Return every line from the records below with the string "ServiceNow".

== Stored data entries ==
◇ ◇ ◇ ◇ ◇ ◇ ◇

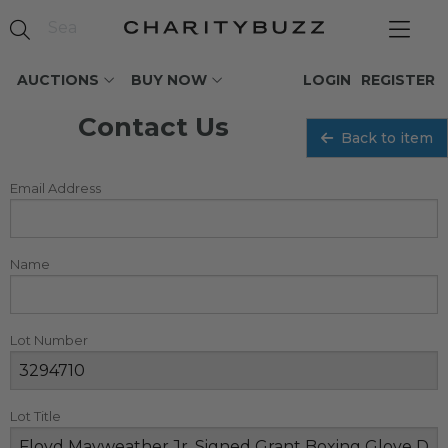
AUCTIONS
BUY NOW
LOGIN
REGISTER
Contact Us
Back to item
Email Address
Name
Lot Number
Lot Title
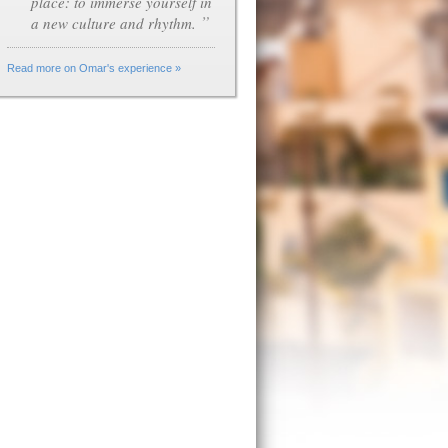
place: to immerse yourself in
”
a new culture and rhythm.
Read more on Omar's experience »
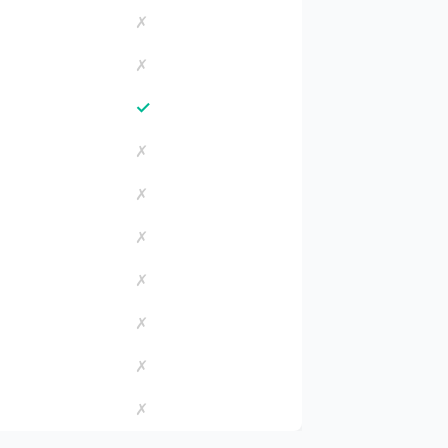
✗
✗
✓
✗
✗
✗
✗
✗
✗
✗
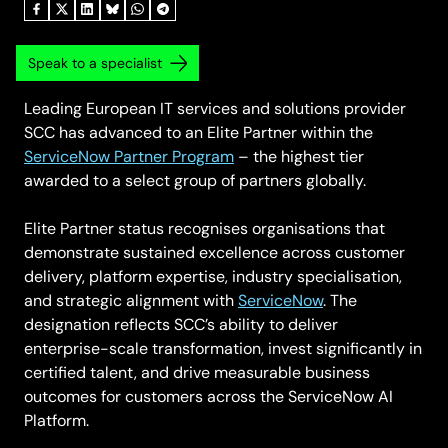
Speak to a specialist
Leading European IT services and solutions provider
SCC has advanced to an Elite Partner within the
ServiceNow Partner Program
– the highest tier
awarded to a select group of partners globally.
Elite Partner status recognises organisations that
demonstrate sustained excellence across customer
delivery, platform expertise, industry specialisation,
and strategic alignment with
ServiceNow
. The
designation reflects SCC’s ability to deliver
enterprise-scale transformation, invest significantly in
certified talent, and drive measurable business
outcomes for customers across the ServiceNow AI
Platform.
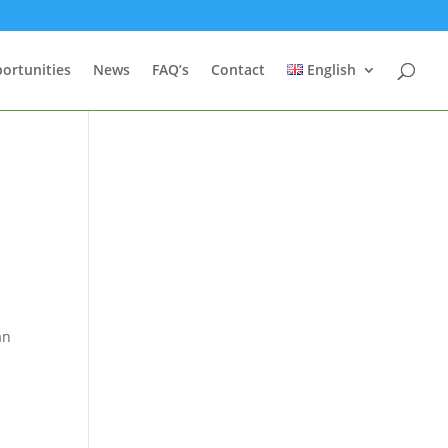
ortunities
News
FAQ’s
Contact
English
t
an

◇ ◇ ◇ ◇ ◇ ◇ ◇

== SOLVED PROBLEM ==
ServiceNow Partner Program
ServiceNow
outcomes for customers across the ServiceNow AI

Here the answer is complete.